ALBANY, N.Y. (AP) — A group of Mohawks has quietly opened a casino on the tribe's reservation along New York's northern border with some 400 electronic gambling machines and plans to expand and host poker games, drawing criticism from tribal leaders responsible for the established casino and bingo hall located nearby.
The Three Feathers Casino operates in a commercial building six miles down Route 37 from the Akwesasne Mohawk Casino, which has electronic slot machines and table games under a state compact. The new venture is separate and has no similar state or federal approvals.
Three Feathers organizers, from the Men's Council of the People of the Way of the Long House, say they established their own gaming commission last year that set regulations. "By no means is anyone looking for any confrontation," spokesman Chaz Kader said, adding that would be negative for everyone on the reservation.
Kader cited economic development efforts and plans to use 20 to 25 percent of revenue to support the Long House, including help for elders in the community, as reasons for opening Three Feathers.
"It's employing over 100 of our local people," he said.
Open daily from 11 a.m. to midnight, it began operating July 13, has had incremental increases in customers and had 500 visitors its second Sunday, Kader said. There's no alcohol, but smoking is allowed.
The Akwesasne casino, with some 1,600 Las Vegas-style slot machines and 22 table games including blackjack, craps, roulette and poker, is operated around the clock by the St. Regis Mohawk Tribe under a New York compact that calls for sharing 25 percent of profits from the electronic slot machines with the state. St. Regis tribal officials said the only two "legitimate" gaming properties in Akwesasne are their casino and their Mohawk Bingo Palace, noting regulatory oversight by the New York State Racing and Wagering Board and the St. Regis Mohawk Tribal Gaming Commission along with the National Indian Gaming Commission.

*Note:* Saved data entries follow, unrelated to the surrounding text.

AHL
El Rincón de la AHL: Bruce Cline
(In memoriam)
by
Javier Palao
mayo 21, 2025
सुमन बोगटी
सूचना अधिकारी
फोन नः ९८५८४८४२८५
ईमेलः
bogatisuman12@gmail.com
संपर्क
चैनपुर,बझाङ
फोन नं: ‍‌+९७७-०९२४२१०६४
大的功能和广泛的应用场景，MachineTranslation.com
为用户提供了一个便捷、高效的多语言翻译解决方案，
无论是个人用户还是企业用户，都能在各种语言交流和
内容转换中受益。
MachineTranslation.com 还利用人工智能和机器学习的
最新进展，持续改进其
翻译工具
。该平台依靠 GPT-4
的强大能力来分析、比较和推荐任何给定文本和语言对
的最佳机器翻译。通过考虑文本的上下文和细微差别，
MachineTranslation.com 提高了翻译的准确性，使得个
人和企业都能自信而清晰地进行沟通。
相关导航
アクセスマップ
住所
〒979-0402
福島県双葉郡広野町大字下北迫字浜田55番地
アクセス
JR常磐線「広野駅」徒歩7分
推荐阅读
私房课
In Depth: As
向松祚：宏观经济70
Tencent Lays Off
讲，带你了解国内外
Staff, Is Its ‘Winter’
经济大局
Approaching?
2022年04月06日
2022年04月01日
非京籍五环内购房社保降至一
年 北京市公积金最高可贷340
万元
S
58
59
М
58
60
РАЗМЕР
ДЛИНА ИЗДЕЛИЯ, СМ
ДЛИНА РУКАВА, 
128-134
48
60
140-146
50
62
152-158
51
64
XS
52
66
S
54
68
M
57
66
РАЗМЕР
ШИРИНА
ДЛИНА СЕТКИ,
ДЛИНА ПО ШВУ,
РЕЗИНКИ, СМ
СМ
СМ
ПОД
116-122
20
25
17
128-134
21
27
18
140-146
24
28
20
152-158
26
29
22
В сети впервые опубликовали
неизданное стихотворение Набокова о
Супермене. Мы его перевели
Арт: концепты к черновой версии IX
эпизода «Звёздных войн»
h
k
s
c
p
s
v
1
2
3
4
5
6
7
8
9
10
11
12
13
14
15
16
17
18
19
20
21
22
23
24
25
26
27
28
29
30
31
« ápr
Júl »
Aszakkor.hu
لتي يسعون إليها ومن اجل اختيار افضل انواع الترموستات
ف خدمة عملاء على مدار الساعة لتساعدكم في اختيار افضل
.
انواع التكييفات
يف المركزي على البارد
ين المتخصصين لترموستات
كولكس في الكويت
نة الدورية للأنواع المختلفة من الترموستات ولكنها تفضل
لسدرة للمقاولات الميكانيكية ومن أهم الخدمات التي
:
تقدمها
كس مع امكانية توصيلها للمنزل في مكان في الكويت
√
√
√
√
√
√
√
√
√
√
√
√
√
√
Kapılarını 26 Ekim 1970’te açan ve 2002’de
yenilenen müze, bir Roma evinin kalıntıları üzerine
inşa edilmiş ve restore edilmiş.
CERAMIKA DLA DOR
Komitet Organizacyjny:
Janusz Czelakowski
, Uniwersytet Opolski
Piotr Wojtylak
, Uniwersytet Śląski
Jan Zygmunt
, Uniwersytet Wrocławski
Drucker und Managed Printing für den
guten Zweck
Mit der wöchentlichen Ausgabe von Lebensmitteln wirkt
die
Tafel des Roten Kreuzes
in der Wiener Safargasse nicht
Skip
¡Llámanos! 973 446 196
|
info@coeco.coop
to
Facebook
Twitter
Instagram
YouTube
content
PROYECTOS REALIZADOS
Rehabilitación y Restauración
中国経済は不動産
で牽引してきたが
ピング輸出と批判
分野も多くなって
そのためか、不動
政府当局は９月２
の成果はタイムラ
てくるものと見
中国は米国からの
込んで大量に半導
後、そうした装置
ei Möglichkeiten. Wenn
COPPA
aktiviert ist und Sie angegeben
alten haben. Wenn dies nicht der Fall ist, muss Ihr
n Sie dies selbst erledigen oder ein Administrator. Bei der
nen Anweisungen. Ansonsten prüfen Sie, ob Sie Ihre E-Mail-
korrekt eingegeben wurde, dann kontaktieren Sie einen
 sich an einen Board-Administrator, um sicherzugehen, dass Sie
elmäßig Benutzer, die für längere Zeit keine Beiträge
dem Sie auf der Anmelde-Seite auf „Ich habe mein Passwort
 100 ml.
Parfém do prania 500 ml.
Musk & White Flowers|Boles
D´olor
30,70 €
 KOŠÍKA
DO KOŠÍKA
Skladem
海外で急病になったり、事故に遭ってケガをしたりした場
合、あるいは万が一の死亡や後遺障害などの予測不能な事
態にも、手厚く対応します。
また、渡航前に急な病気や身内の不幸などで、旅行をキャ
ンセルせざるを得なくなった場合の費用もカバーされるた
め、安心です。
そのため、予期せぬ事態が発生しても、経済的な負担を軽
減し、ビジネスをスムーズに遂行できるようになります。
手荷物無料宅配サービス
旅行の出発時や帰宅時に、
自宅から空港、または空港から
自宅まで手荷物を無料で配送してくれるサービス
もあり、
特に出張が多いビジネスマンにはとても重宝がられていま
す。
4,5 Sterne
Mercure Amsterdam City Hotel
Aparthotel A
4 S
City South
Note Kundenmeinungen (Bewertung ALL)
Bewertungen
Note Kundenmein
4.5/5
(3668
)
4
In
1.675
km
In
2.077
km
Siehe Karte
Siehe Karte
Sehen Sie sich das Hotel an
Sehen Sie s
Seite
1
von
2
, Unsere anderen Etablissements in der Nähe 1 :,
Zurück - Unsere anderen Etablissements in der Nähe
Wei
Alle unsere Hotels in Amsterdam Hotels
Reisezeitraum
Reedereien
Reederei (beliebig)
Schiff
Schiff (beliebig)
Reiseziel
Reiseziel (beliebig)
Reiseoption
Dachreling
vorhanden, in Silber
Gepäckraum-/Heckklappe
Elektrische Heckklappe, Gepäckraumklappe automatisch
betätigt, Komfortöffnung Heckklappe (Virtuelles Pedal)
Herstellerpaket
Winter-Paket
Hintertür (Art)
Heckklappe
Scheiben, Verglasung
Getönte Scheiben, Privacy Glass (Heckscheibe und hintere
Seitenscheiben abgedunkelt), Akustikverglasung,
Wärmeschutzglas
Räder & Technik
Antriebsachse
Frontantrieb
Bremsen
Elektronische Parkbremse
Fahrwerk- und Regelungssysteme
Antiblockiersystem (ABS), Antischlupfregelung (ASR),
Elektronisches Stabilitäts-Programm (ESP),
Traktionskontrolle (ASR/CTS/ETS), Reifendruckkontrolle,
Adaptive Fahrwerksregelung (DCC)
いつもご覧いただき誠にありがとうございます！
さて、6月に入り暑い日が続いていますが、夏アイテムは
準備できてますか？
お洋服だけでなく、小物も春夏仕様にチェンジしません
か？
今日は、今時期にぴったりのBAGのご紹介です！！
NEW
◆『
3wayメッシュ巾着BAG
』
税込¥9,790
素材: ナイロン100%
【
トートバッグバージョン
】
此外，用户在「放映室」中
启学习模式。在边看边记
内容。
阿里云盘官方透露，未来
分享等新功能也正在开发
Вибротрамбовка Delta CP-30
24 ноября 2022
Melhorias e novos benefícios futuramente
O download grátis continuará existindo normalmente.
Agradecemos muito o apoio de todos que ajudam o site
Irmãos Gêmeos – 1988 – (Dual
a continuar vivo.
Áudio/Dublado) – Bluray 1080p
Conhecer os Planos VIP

On a reservation with factions and some history of tensions, including over whether the original casino should have opened in 1999, the new enterprise drew criticism from the tribal government responsible for the first casino and bingo hall, saying their profits already support programs for tribal members.
"The unlicensed gaming facility cannot compare to our legal casinos in terms of safety, gaming integrity and regulatory oversight," St. Regis Tribal Chief Mark Garrow said. In a statement, the St. Regis tribal government said the new casino's suppliers, operators and financiers had not undergone background checks in accordance with the federal law and they are all under investigation.
Men's Council members told KahnawakeNews.Com that their gaming regulations meet or exceed the others and they'd like to see all casinos on Mohawk territory follow them. Kader said the regulations are based on the foundational great law of peace, considered a superseding document to the St. Regis Mohawk Tribal Charter, that can apply to other areas and that specifies revenue sharing and doesn't include the state compact.
"As the public becomes more confident with this extra venue, we've seen word of mouth and satisfied gaming players liked what they saw and would be back," Kader said.
According to state gambling officials, Congress in 1988 permitted federally recognized tribes to regulate traditional forms of Indian gaming in conjunction with the federal commission or by themselves. They include bingo, pull tabs, lotto, punch boards, tip jars and certain card games, with all other gaming subject to regulation set under state-tribal compacts.
Kader said the new casino's machines operate "in an electronic bingo environment," where they are operating on a single computer server that has different architecture and software than self-contained slot machines. He said long-term plans include adding more machines and that poker is being discussed and that's likely, but with players betting against each other and not against the house.
Gamblers will get individual financial statements about winnings, but any reporting for tax purposes will be up to them, he said.
Lee Park, spokesman for the Racing & Wagering Board, said there is no compact between the state and the Mohawk group that opened Three Feathers and so it is not under the board's regulatory oversight.
The state board regulates four other Indian casinos, including the Oneidas' Turning Stone in central New York at Verona and three Seneca casinos in western New York at Salamanca, Niagara Falls and Buffalo.
The St. Regis Mohawk Tribal Council last year stopped sharing Akwesasne Mohawk Casino revenue with the state, claiming the gambling compact provision that gave them exclusive seven-county rights to install and operate slot machines had been violated. Tribe spokesman David Staddon said the case is in mediation.
The Mohawks' outstanding state liability now is $17.7 million from a year of non-payments, said state Budget Division spokesman Morris Peters. The Senecas, who haven't made payments for more than two years, have a state liability of $288.3 million, he said.